Let’s compare the ELBO convergence of:

  • Euclidean (Adam on μ,L\mu, L) — 300 steps
  • Natural gradient (damped_natural_update) — 60 steps
  • BLR (blr_full_update) — 60 steps
fig, axes = plt.subplots(1, 2, figsize=(12, 4))

# ELBO convergence
ax = axes[0]
ax.plot(elbo_history_euclidean, label="Euclidean (Adam)", alpha=0.8)
ax.plot(elbo_history_natural, label="Natural gradient", linewidth=2)
ax.plot(elbo_history_blr, label="BLR", linestyle="--", linewidth=2)
ax.set_xlabel("Iteration")
ax.set_ylabel("ELBO")
ax.set_title("ELBO convergence")
ax.legend(fontsize=9)
ax.grid(True, which="major", alpha=0.3)
ax.grid(True, which="minor", alpha=0.1)
ax.minorticks_on()

# Posterior approximation
ax = axes[1]
X_test = jnp.linspace(-3.5, 3.5, 200)
K_star = se_kernel(X_test, X)

# Posterior predictive from natural gradient result
f_pred = K_star @ jnp.linalg.solve(Lambda_final, nat1)
f_var_pred = jnp.sum(K_star * (K_star @ Sigma_final), axis=1)
f_std = jnp.sqrt(jnp.clip(f_var_pred, 0.0))

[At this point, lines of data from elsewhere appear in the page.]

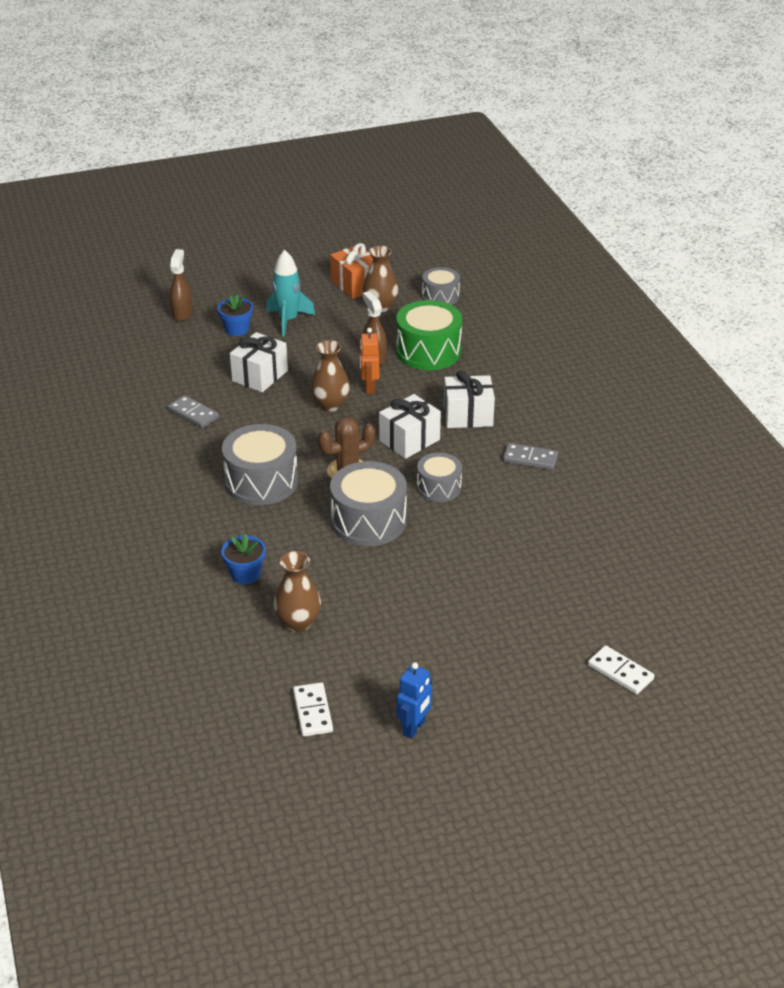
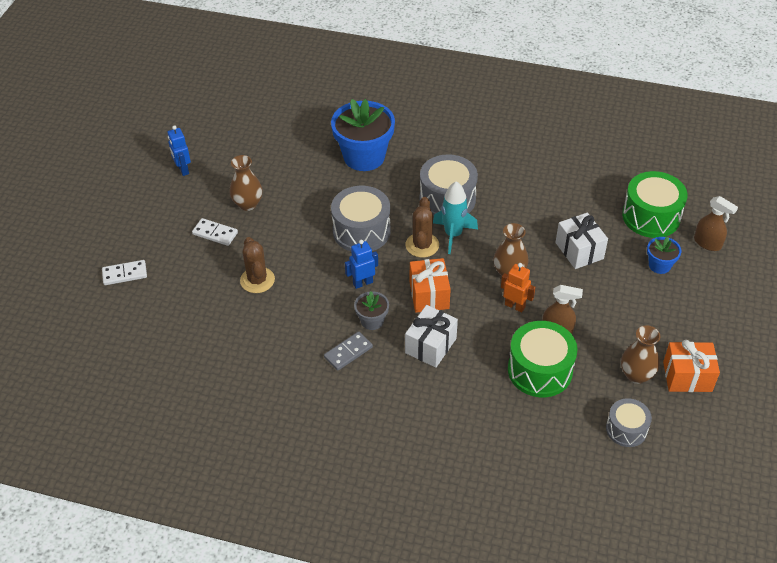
camera: 125 degrees right, 10 degrees up
grey domino [168,395,219,428] -> none
blue flower pot [221,534,266,584] -> blue flower pot [331,99,395,171], size x2.06
turquoise rocket [266,250,315,337] -> turquoise rocket moved to [433,181,478,254]
brown vase [273,551,321,632] -> brown vase moved to [229,155,262,211]
white domino [293,682,333,737] -> white domino moved to [192,218,238,246]
white gift [379,394,441,459] -> orange gift [410,258,451,313]
grey drum [417,453,462,502] -> blue robot [345,240,378,289]
none -> brown cactus [240,237,275,293]
none -> grey flower pot [354,291,389,330]
none -> green drum [622,171,688,238]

# Plot predictive probabilities via probit
prob_pred = jax.scipy.stats.norm.cdf(f_pred / jnp.sqrt(1.0 + f_std**2))

ax.fill_between(
    X_test,
    jax.scipy.stats.norm.cdf(f_pred - 2 * f_std),
    jax.scipy.stats.norm.cdf(f_pred + 2 * f_std),
    alpha=0.2,
    color="C1",
    label="95% CI",
)
ax.plot(X_test, prob_pred, "C1-", linewidth=2, label="$p(y=1 \\mid x)$")
ax.scatter(
    X,
    0.5 * (y_class + 1),
    s=30,
    c=y_class,
    cmap="bwr",
    edgecolors="k",
    linewidths=0.5,
    zorder=5,
)
ax.set_xlabel("x")
ax.set_ylabel("$p(y = 1 \\mid x)$")
ax.set_title("Posterior predictive (natural gradient)")
ax.legend(loc="upper left", fontsize=9)
ax.grid(True, which="major", alpha=0.3)
ax.grid(True, which="minor", alpha=0.1)
ax.minorticks_on()

plt.tight_layout()
plt.show()
<Figure size 1200x400 with 2 Axes>

10. Summary

FunctionPurpose
damped_natural_updateConvex combination in natural parameter space
newton_updateConvert Newton derivatives to natural site parameters
blr_full_updateBayesian Learning Rule step (full-rank)
blr_diag_updateBayesian Learning Rule step (diagonal)
gauss_newton_precisionPSD Hessian approximation JJJ^\top J
riemannian_psd_correctionStabilize indefinite Hessians
variational_elbo_gaussianClosed-form ELBO for Gaussian likelihoods
variational_elbo_mcMonte Carlo ELBO for any likelihood

Key takeaways:

  • Natural gradient descent converges in ~60 steps where Euclidean gradient descent needs 300+ steps (and still hasn’t fully converged).
  • The natural parameterization (η1,η2)(\eta_1, \eta_2) makes the update a simple damped linear combination via damped_natural_update.
  • The Bayesian Learning Rule (blr_full_update) wraps the Newton target computation and damped update into a single call.
  • gauss_newton_precision gives a guaranteed PSD precision operator, using LowRankUpdate when the Jacobian is fat for efficient downstream Woodbury solves.
  • variational_elbo_gaussian avoids Monte Carlo noise for Gaussian likelihoods; variational_elbo_mc handles arbitrary likelihoods.